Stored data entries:
=== Begin Enclosure ===

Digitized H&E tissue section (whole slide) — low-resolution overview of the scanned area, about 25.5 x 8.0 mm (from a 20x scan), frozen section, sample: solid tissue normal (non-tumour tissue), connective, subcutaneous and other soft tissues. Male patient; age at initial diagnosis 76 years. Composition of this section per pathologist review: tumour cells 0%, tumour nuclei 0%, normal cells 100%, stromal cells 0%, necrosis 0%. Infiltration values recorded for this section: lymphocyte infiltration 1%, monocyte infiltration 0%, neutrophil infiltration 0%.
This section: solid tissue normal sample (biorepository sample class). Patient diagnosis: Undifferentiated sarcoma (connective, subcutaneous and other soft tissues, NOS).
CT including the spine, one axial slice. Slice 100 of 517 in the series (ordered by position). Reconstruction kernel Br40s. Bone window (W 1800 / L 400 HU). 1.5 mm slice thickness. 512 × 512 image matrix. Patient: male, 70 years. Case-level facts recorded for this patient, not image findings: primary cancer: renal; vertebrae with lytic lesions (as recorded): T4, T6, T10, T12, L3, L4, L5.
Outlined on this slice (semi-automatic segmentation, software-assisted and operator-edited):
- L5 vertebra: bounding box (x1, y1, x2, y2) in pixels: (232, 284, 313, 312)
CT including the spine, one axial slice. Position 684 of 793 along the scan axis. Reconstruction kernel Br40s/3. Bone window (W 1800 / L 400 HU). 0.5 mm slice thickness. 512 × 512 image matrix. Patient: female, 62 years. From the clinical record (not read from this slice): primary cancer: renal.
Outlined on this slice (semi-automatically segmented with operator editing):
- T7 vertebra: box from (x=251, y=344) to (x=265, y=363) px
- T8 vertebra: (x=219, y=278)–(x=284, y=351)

=== End Enclosure ===

Make an exact copy of every line from the one with "CT including the spine, one axial slice. Position" to the end of the data, with the first and last of those lines included.

CT including the spine, one axial slice. Position 684 of 793 along the scan axis. Reconstruction kernel Br40s/3. Bone window (W 1800 / L 400 HU). 0.5 mm slice thickness. 512 × 512 image matrix. Patient: female, 62 years. From the clinical record (not read from this slice): primary cancer: renal.
Outlined on this slice (semi-automatically segmented with operator editing):
- T7 vertebra: box from (x=251, y=344) to (x=265, y=363) px
- T8 vertebra: (x=219, y=278)–(x=284, y=351)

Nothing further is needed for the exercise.